In March, the U.S. Food and Drug Administration changed its prescribing guidelines for medication abortion. The agency now allows the pills to be prescribed as far as 10 weeks into pregnancy, up from seven. It cut the number of required medical visits and allowed trained professionals other than physicians, including nurse practitioners, to dispense the pills. It also changed dosing guidelines.

The changes were supported by years of prescribing data and reflect practices already common in most states where doctors are free to prescribe as they deem best.

Ohio, Texas and North Dakota took the unusual step of requiring physicians to strictly adhere to the original guidelines. Many abortion providers were reluctant to prescribe the pills under the older guidelines, which no longer reflected current medical knowledge, said Vicki Saporta, President and CEO of the National Abortion Federation.

Randall K. O’Bannon, a director at the anti-abortion National Right to Life organization, criticized the new guidelines but said his organization had no plans to fight them.

“What they did was make it more profitable,” O’Bannon said. “It will increase the pool of potential customers.”

Planned Parenthood said both types of abortion typically cost from $300 to $1,000, including tests and examinations.

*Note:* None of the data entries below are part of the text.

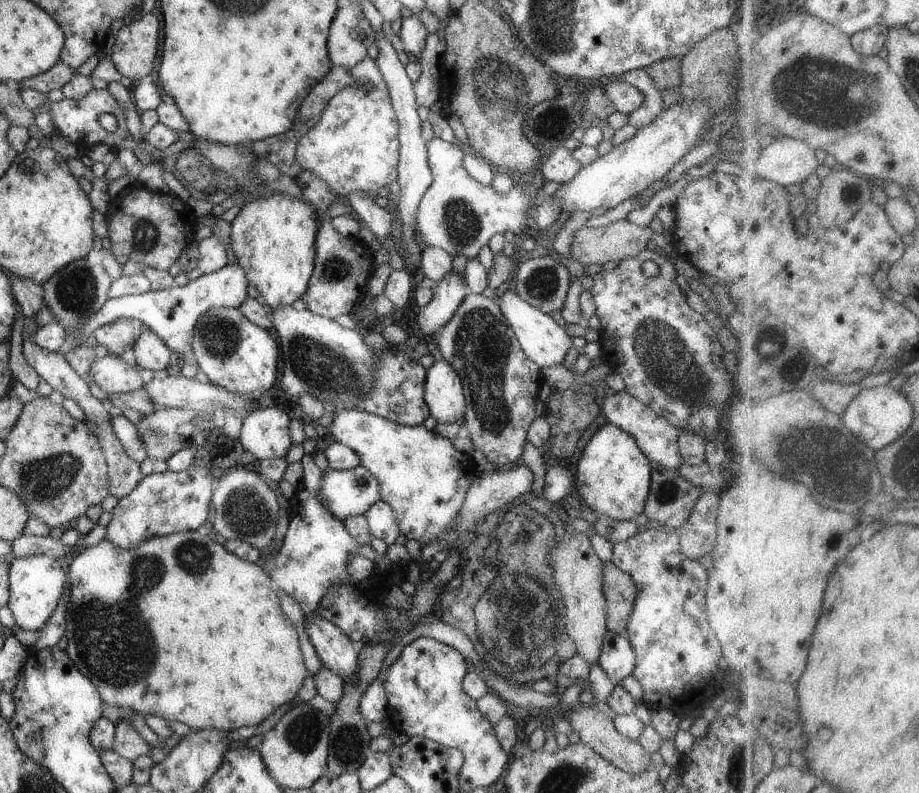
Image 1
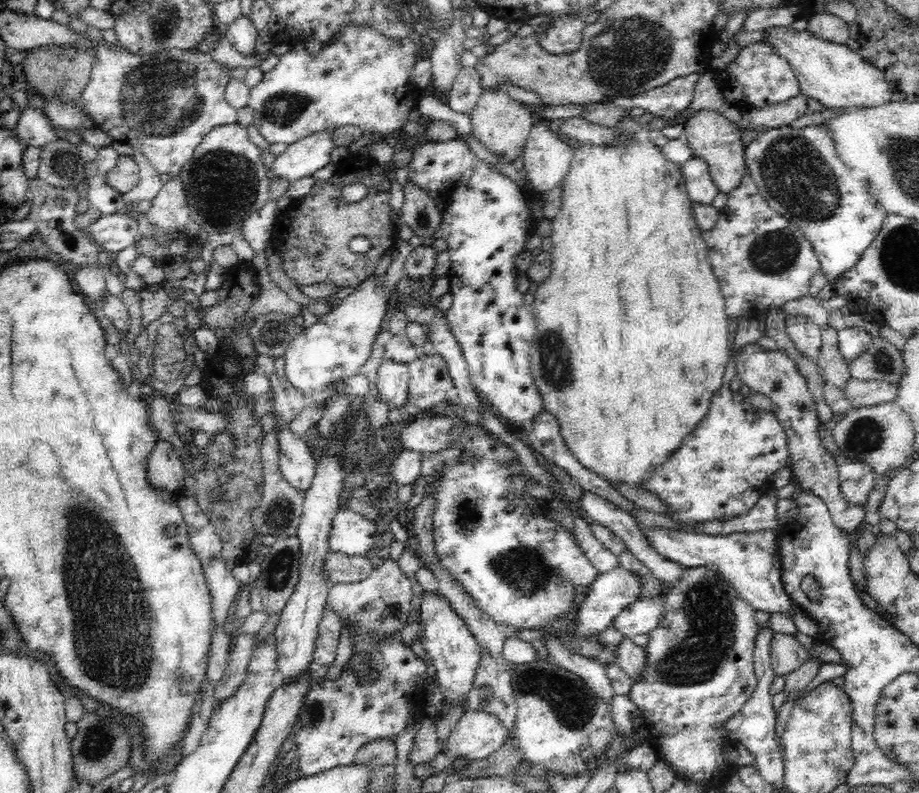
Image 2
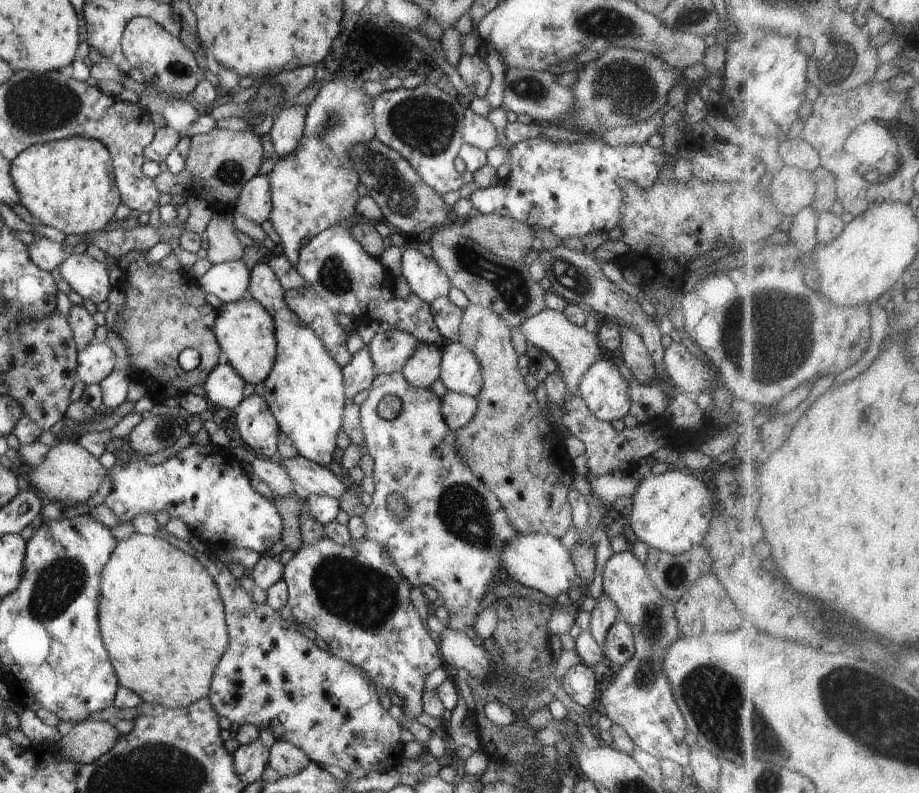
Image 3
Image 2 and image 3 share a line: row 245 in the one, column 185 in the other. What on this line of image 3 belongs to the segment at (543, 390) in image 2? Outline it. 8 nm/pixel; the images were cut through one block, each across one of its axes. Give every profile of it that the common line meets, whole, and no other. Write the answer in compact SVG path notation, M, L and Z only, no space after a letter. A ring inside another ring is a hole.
M138 531L132 533L127 540L118 541L116 550L112 551L110 560L106 562L106 566L102 570L100 577L100 606L98 610L100 636L107 648L108 656L114 667L120 687L126 687L128 690L132 690L132 692L140 696L143 702L152 705L164 705L171 709L190 706L193 702L201 698L206 698L210 694L212 676L216 664L220 662L222 654L228 648L229 634L225 621L225 608L222 604L218 587L195 555L184 552L181 548L178 548L166 539L154 535L140 534Z

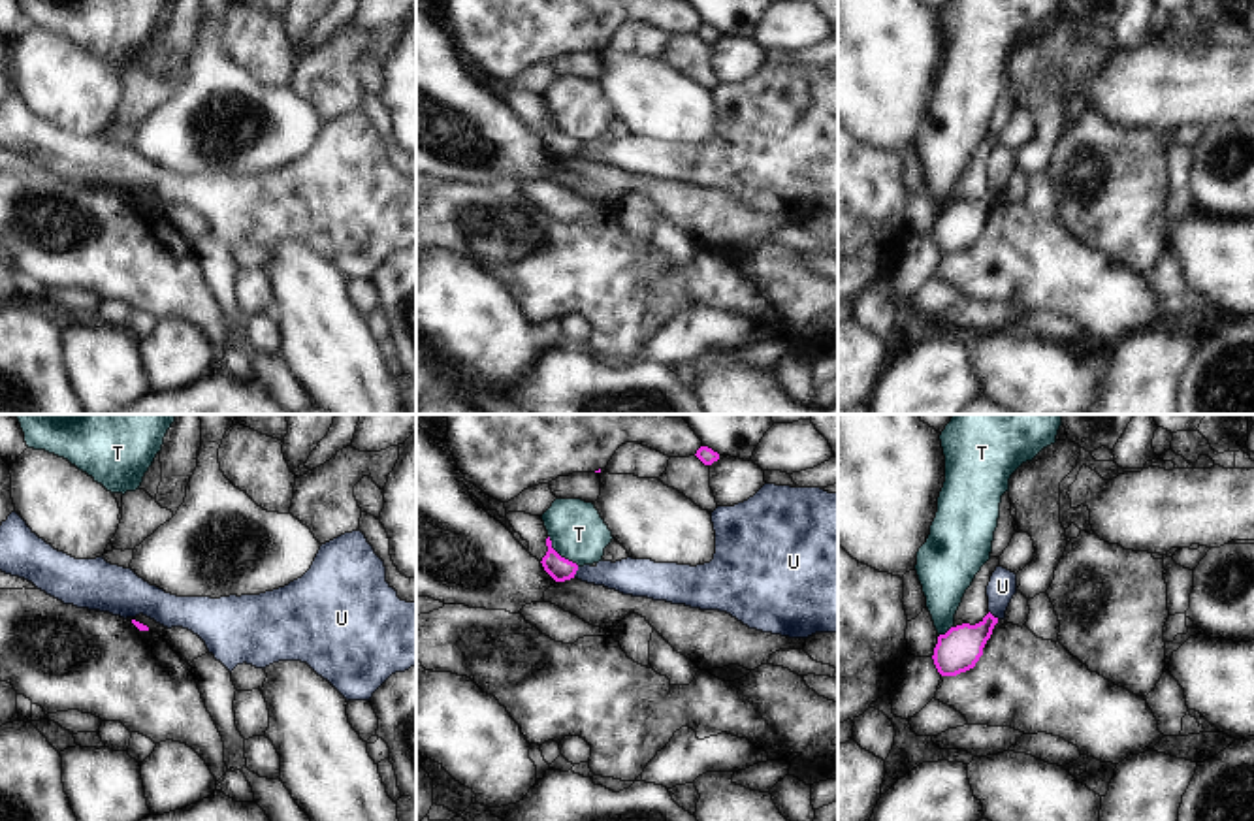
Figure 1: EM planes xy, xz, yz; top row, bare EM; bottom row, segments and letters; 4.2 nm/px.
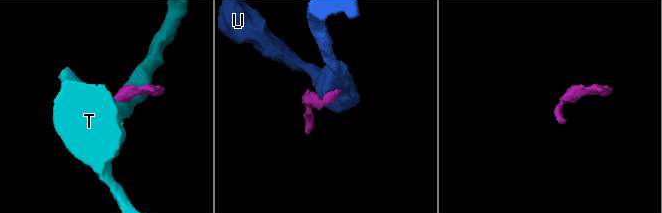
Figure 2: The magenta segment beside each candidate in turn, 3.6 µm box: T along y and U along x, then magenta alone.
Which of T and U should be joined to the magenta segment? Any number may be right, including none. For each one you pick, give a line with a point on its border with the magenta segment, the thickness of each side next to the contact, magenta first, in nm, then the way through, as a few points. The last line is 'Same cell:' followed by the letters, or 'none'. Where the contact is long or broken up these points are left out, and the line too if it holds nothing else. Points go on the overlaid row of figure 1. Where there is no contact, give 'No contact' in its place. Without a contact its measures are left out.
Same cell: none.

The group charges a sliding fee based on a patient’s ability to pay, regardless of which type of abortion they choose.

VARIED ACCESS

Despite a landmark U.S. Supreme Court ruling that abortion is a woman’s right, access varies widely by state. Some states maintain restrictions on both surgical and medication abortions; others have worked to increase access.

In rural Iowa, where clinics are few and far between, Planned Parenthood is using video conferencing, known as telemedicine, to expand access.

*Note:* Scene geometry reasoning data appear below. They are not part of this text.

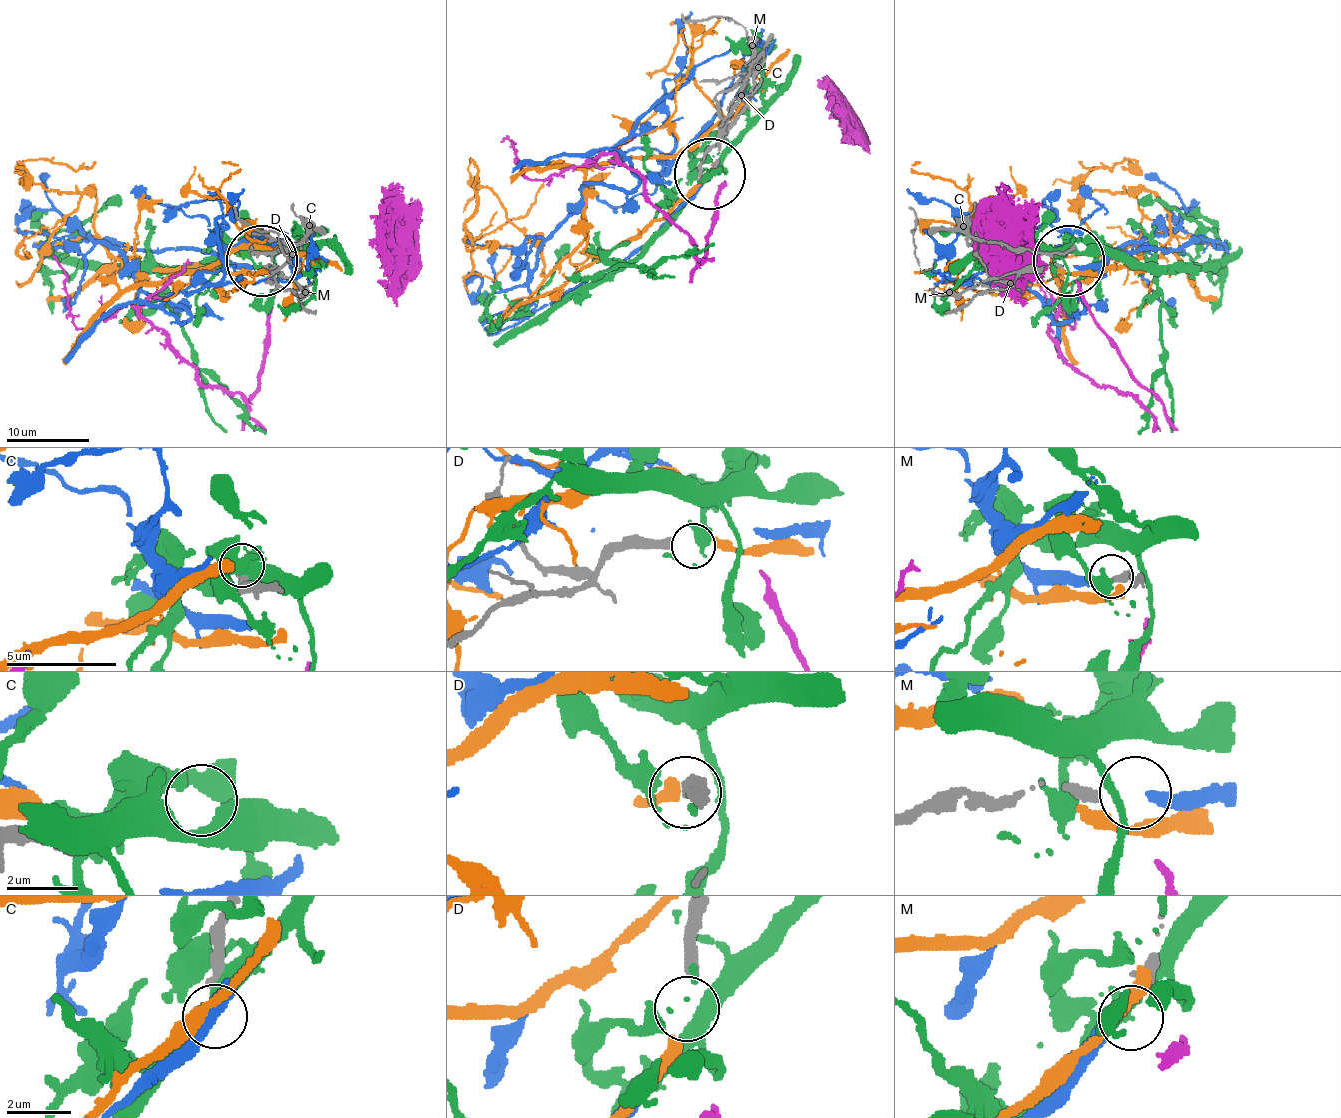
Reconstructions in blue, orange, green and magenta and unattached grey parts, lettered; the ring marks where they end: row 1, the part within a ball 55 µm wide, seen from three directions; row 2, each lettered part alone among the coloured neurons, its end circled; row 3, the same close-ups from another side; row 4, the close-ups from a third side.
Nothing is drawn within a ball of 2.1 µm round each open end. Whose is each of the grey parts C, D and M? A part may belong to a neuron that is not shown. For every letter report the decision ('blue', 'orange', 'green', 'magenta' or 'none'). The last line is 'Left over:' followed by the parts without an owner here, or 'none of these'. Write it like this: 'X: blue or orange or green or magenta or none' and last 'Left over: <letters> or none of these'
C: none
D: orange
M: blue
Left over: C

The way it works is, a woman is examined in her community by a trained medical professional, who checks vital signs and blood pressure and performs an ultrasound. The information is sent to an off-site doctor, who talks with the woman via video conference and authorizes the medications.

Since the telemedicine program began in Iowa in 2008, medication abortions increased to 64 percent of all pregnancy terminations, the highest U.S. rate.

In New York, Hawaii, Washington and Oregon, a private research institute, Gynuity Health Projects, works with clinics to send abortion pills by mail to pre-screened women.

“Medication abortion is definitely the next frontier,” said Gloria Totten, president of the Public Leadership Institute, a nonprofit that advises advocates.

And in Maryland and Atlanta, the nonprofit organization Carafem opened centers in the last 18 months that offer birth control and medication, but not surgical, abortions. It promotes its services with ads that read: “Abortion. Yeah, we do that.”